What is required → Return the data exactly, with all pictures removed.
[Provided information]
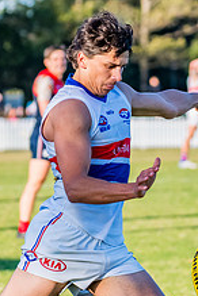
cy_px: 250
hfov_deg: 2.9
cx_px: 201
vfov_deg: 4.4
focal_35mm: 473
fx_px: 3902
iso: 800
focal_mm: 170
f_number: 6.3
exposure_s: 1/1600
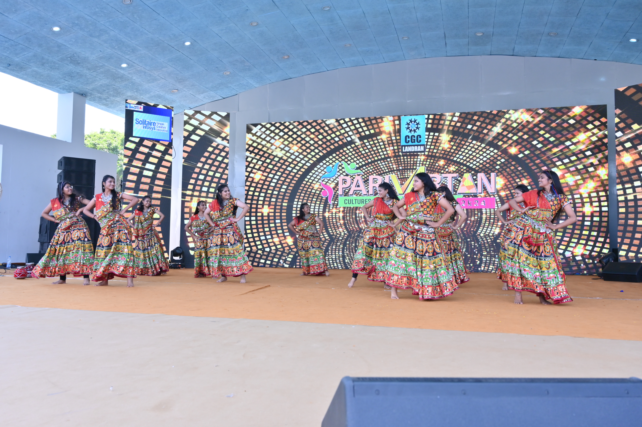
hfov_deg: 62.0
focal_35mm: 30
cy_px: 214
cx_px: 321
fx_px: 535
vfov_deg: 43.6
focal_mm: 30
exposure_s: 1/320
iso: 640
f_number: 7.1
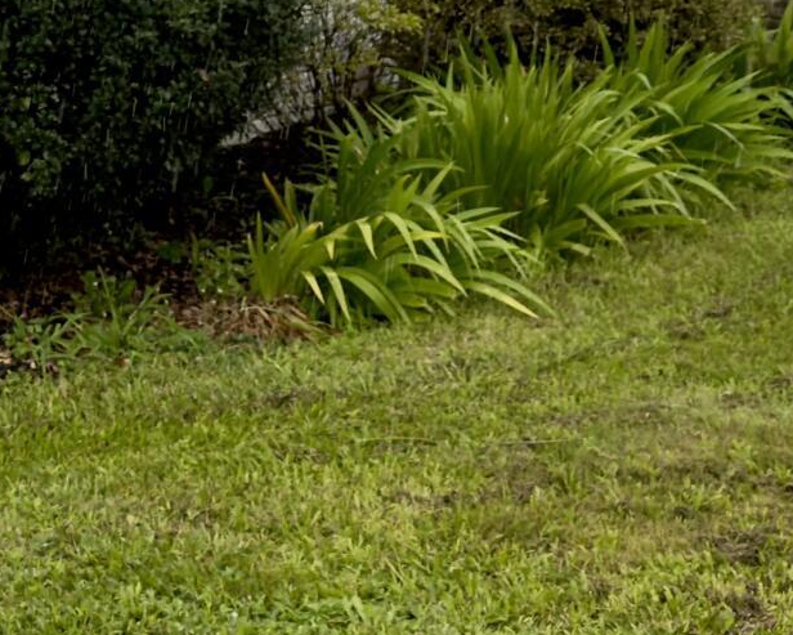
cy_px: -392
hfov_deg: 16.2
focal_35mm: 114
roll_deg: +0.3
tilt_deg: +4.3
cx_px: -158
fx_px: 2676
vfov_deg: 12.7
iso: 64
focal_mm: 6.76
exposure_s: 1/397
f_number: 1.78
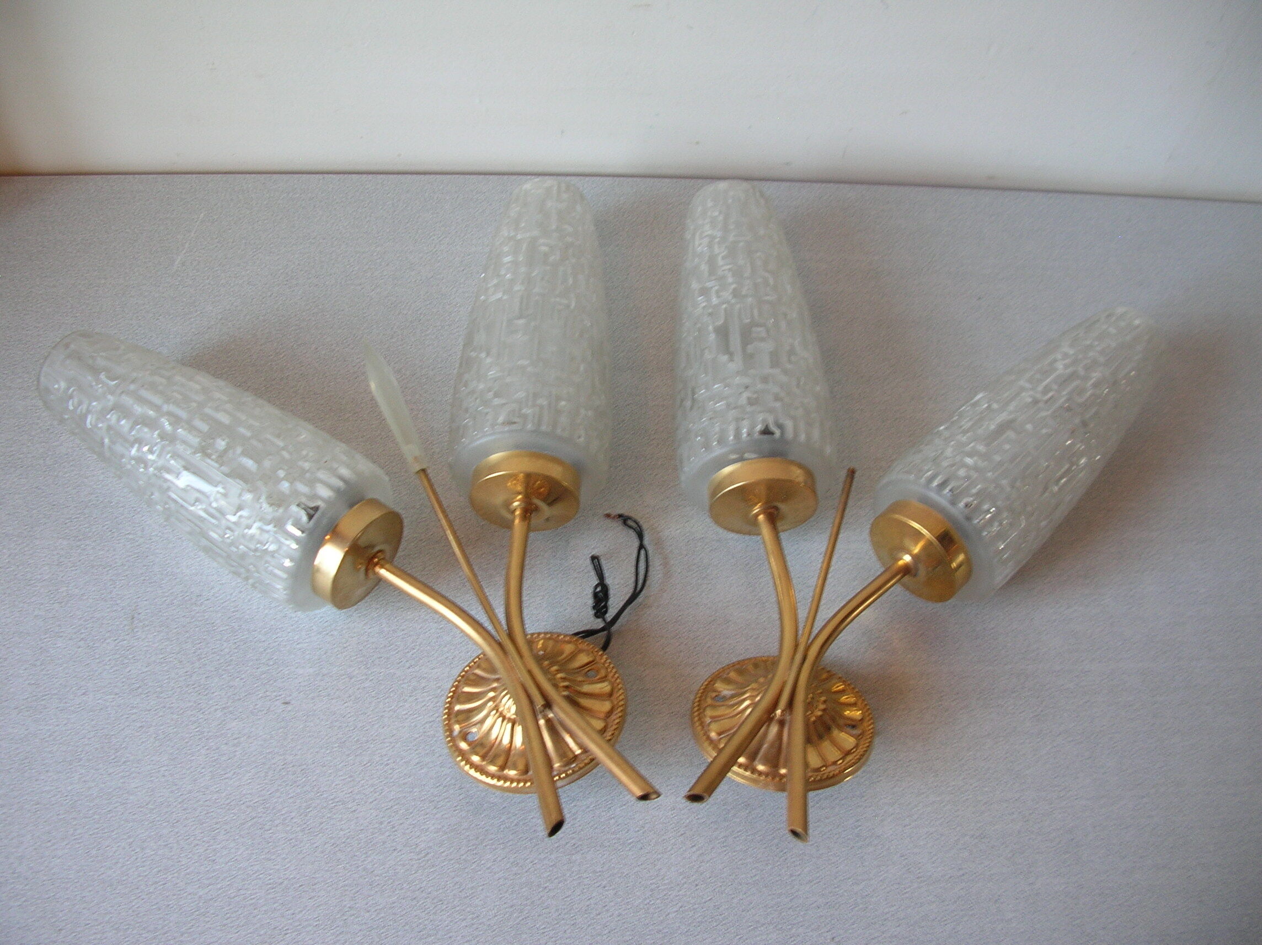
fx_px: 1275
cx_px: 631
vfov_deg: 40.6
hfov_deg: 52.7
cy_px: 472
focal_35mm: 35
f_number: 2.8
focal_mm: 5.8
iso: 50
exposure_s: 1/8.1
[/Provided information]
Response to the task →
cy_px: 250
hfov_deg: 2.9
cx_px: 201
vfov_deg: 4.4
focal_35mm: 473
fx_px: 3902
iso: 800
focal_mm: 170
f_number: 6.3
exposure_s: 1/1600
hfov_deg: 62.0
focal_35mm: 30
cy_px: 214
cx_px: 321
fx_px: 535
vfov_deg: 43.6
focal_mm: 30
exposure_s: 1/320
iso: 640
f_number: 7.1
cy_px: -392
hfov_deg: 16.2
focal_35mm: 114
roll_deg: +0.3
tilt_deg: +4.3
cx_px: -158
fx_px: 2676
vfov_deg: 12.7
iso: 64
focal_mm: 6.76
exposure_s: 1/397
f_number: 1.78
fx_px: 1275
cx_px: 631
vfov_deg: 40.6
hfov_deg: 52.7
cy_px: 472
focal_35mm: 35
f_number: 2.8
focal_mm: 5.8
iso: 50
exposure_s: 1/8.1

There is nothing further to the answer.